Each line of the records that holds the word "Short" should be copied out.

→ **Data for processing**:
----
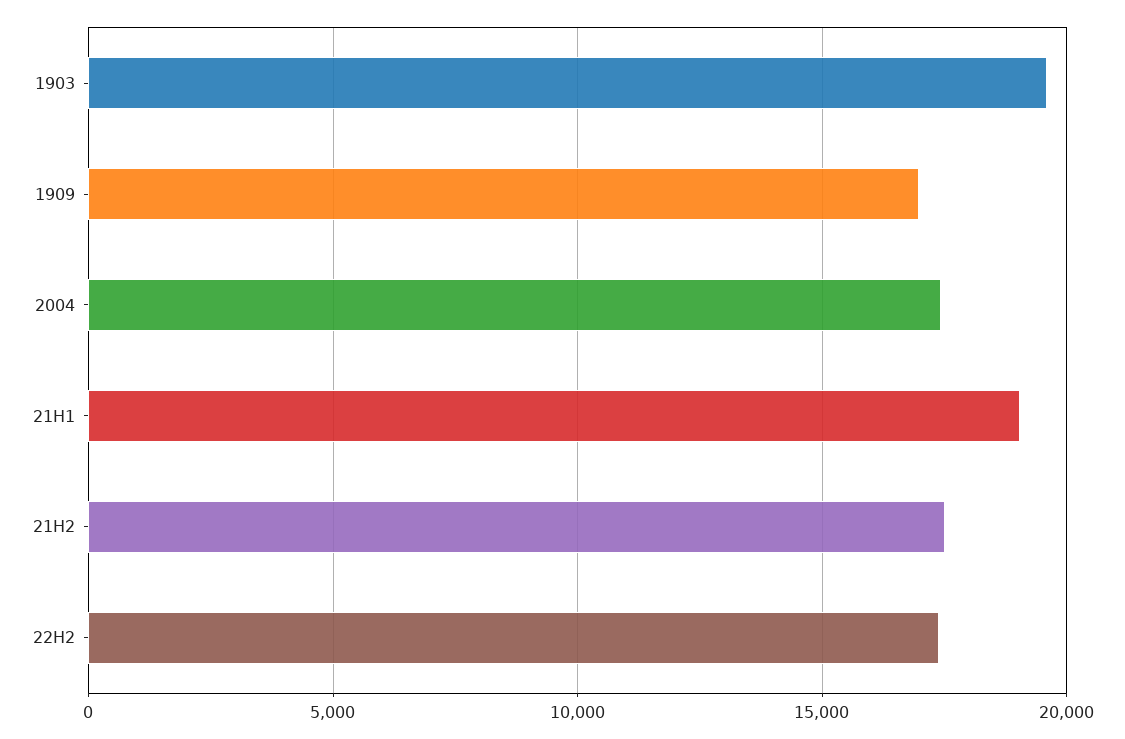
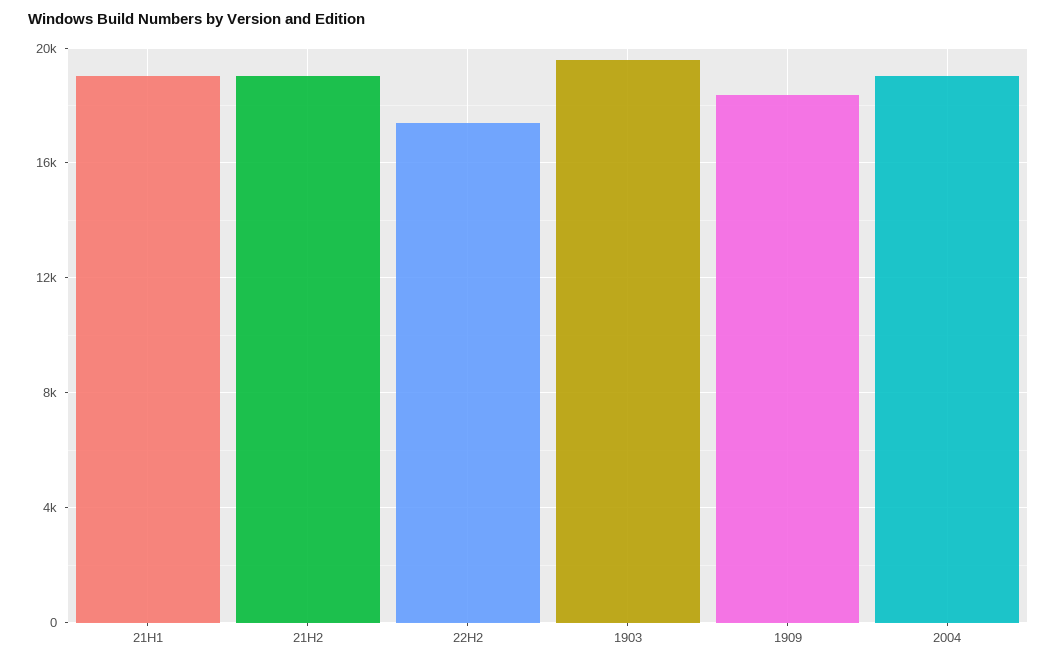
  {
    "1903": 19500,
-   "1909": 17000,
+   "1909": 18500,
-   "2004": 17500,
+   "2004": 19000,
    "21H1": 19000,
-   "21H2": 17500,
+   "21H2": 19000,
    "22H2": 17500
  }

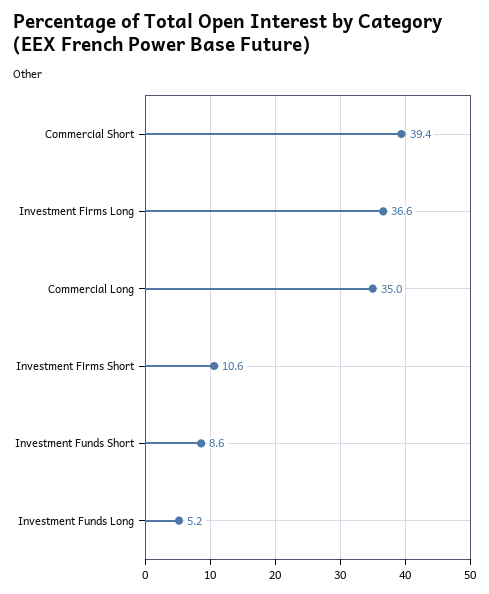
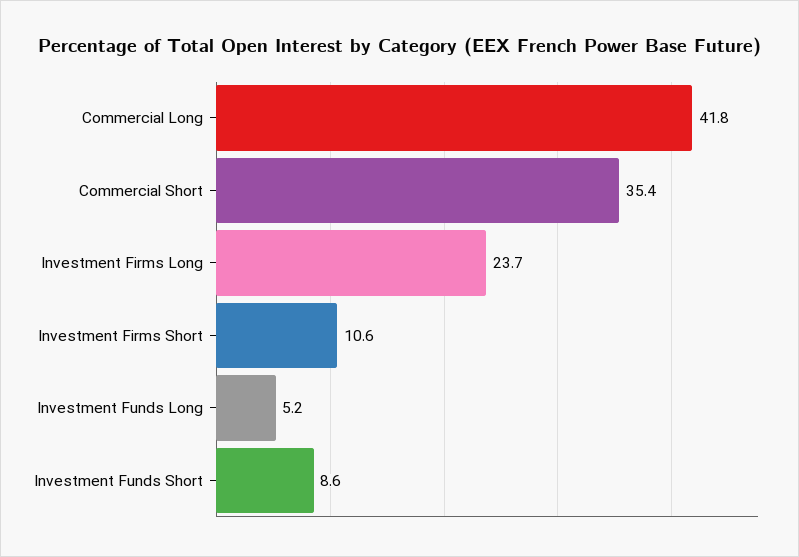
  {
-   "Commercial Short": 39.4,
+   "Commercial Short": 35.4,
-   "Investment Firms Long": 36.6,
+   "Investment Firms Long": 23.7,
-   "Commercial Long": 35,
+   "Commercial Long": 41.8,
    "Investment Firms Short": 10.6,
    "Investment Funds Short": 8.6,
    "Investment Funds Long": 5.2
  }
----
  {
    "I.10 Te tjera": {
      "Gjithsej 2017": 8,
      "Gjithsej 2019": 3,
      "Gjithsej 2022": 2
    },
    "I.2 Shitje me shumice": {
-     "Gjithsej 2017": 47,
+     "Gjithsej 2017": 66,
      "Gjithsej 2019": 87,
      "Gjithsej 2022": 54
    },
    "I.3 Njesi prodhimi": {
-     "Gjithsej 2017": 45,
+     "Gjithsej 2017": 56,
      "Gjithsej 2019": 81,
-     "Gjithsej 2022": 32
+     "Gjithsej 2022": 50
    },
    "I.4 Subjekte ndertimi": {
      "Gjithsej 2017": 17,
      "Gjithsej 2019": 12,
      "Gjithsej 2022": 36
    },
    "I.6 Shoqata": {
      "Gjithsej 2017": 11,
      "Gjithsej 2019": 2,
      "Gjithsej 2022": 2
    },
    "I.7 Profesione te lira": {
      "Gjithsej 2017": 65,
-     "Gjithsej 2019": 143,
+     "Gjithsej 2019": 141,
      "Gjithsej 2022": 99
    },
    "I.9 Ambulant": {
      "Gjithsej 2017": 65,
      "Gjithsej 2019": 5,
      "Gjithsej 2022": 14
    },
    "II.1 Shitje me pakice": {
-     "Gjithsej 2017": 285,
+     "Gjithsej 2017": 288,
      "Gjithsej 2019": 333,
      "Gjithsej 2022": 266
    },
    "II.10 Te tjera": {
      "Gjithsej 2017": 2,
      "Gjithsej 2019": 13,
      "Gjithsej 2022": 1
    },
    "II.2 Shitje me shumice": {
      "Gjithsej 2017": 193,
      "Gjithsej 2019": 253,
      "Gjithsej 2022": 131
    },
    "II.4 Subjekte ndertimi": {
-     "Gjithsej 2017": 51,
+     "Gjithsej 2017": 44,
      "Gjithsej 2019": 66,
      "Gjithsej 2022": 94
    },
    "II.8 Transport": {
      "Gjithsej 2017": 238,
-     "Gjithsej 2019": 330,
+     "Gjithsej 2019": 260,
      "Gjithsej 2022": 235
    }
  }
----
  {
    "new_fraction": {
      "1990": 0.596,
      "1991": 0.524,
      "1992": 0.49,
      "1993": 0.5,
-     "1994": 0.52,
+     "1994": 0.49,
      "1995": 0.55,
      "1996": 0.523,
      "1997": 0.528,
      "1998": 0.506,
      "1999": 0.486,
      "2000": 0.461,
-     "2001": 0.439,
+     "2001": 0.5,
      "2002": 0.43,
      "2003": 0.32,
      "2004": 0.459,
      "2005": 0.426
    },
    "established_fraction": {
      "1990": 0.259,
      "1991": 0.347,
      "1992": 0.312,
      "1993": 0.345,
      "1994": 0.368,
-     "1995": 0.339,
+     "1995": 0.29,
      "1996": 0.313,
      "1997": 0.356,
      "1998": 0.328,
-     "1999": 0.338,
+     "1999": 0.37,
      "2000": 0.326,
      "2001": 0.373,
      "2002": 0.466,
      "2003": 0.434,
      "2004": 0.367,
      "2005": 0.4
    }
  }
----
→ **Solution for this problem**:
-   "Commercial Short": 39.4,
+   "Commercial Short": 35.4,
    "Investment Firms Short": 10.6,
    "Investment Funds Short": 8.6,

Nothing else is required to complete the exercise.